Editorial de ontem, sexta-feira, 25 de julho de 2025, no The Economist: "EUA fazem ao Brasil maior ataque pós-Guerra Fria e Trump colhe efeito contrário".
E o filho número 3 do ex-morador do Alvorada, deputado federal licenciado Eduardo Bolsonaro, que continua recebendo o salário parlamentar sem trabalhar, anda comemorando as maldades do presidente Donald Trump com o Brasil.
E mais: tem o prazer de dizer que foi o protagonista-mor, o responsável pelo tarifaço de 50% sobre os produtos brasileiros. E tem mais: que não haverá eleição para presidente da República no pleito de 2026.
E mais: a bola da vez é o Congresso Nacional. O filho número 3 ameaça com sanções David Alcolumbre (UB-AP) e Hugo Motta (Republicanos-PB), respectivamente presidentes do Senado e Câmara dos Deputados, se não pautarem o projeto da anistia, o que pode beneficiar Jair Messias Bolsonaro, o tornando elegível. Que sanções seriam essas contra Alcolumbre e Motta? A pergunta é oportuna e pertinente.
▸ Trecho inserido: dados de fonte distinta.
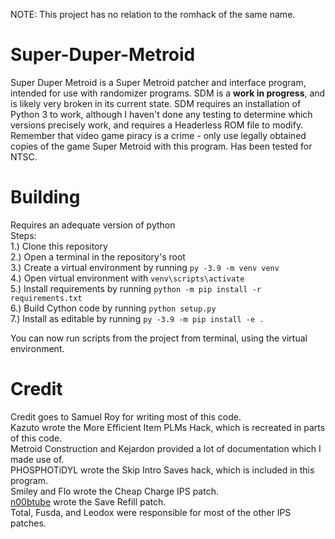 NOTE: This project has no relation to the romhack of the same name.  
  
# Super-Duper-Metroid
Super Duper Metroid is a Super Metroid patcher and interface program, intended for use with randomizer programs. SDM is a **work in progress**, and is likely very broken in its current state. SDM requires an installation of Python 3 to work, although I haven't done any testing to determine which versions precisely work, and requires a Headerless ROM file to modify. Remember that video game piracy is a crime - only use legally obtained copies of the game Super Metroid with this program. Has been tested for NTSC.

# Building
Requires an adequate version of python  
Steps:  
1.) Clone this repository  
2.) Open a terminal in the repository's root  
3.) Create a virtual environment by running `py -3.9 -m venv venv`  
4.) Open virtual environment with `venv\scripts\activate`  
5.) Install requirements by running `python -m pip install -r requirements.txt`  
6.) Build Cython code by running `python setup.py`  
7.) Install as editable by running `py -3.9 -m pip install -e .`
  
You can now run scripts from the project from terminal, using the virtual environment.  

# Credit
Credit goes to Samuel Roy for writing most of this code.  
Kazuto wrote the More Efficient Item PLMs Hack, which is recreated in parts of this code.  
Metroid Construction and Kejardon provided a lot of documentation which I made use of.  
PHOSPHOTiDYL wrote the Skip Intro Saves hack, which is included in this program.  
Smiley and Flo wrote the Cheap Charge IPS patch.  
[n00btube](https://github.com/n00btube) wrote the Save Refill patch.  
Total, Fusda, and Leodox were responsible for most of the other IPS patches.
Cadê o comando nacional do União Brasil e do Republicanos? Vão deixar seus ilustres filiados sendo atacados por Eduardo Bolsonaro, o "patriota" de araque?
Uso sempre a palavra "impressionante" quando vejo cidadãs e cidadãos brasileiros vibrando com a sobretaxa trumpista, indiferentes com as consequências, sendo a maior delas o preocupante aumento do desemprego.
O bolsonarismo jogou o bordão "Brasil acima de tudo" na lata do lixo. Quem está acima de tudo são os Estados Unidos. O discurso do "patriotismo", o maior "cabo eleitoral" da eleição do então candidato Jair Messias Bolsonaro, mais eficaz do que a pregação antipetista, foi para a sarjeta.
Eduardo Bolsonaro vai se transformando no maior coveiro do bolsonarismo. Todo dia joga uma pá de cal no buraco. Usando uma linguagem mais, digamos, lapidada, na cova, na sepultura.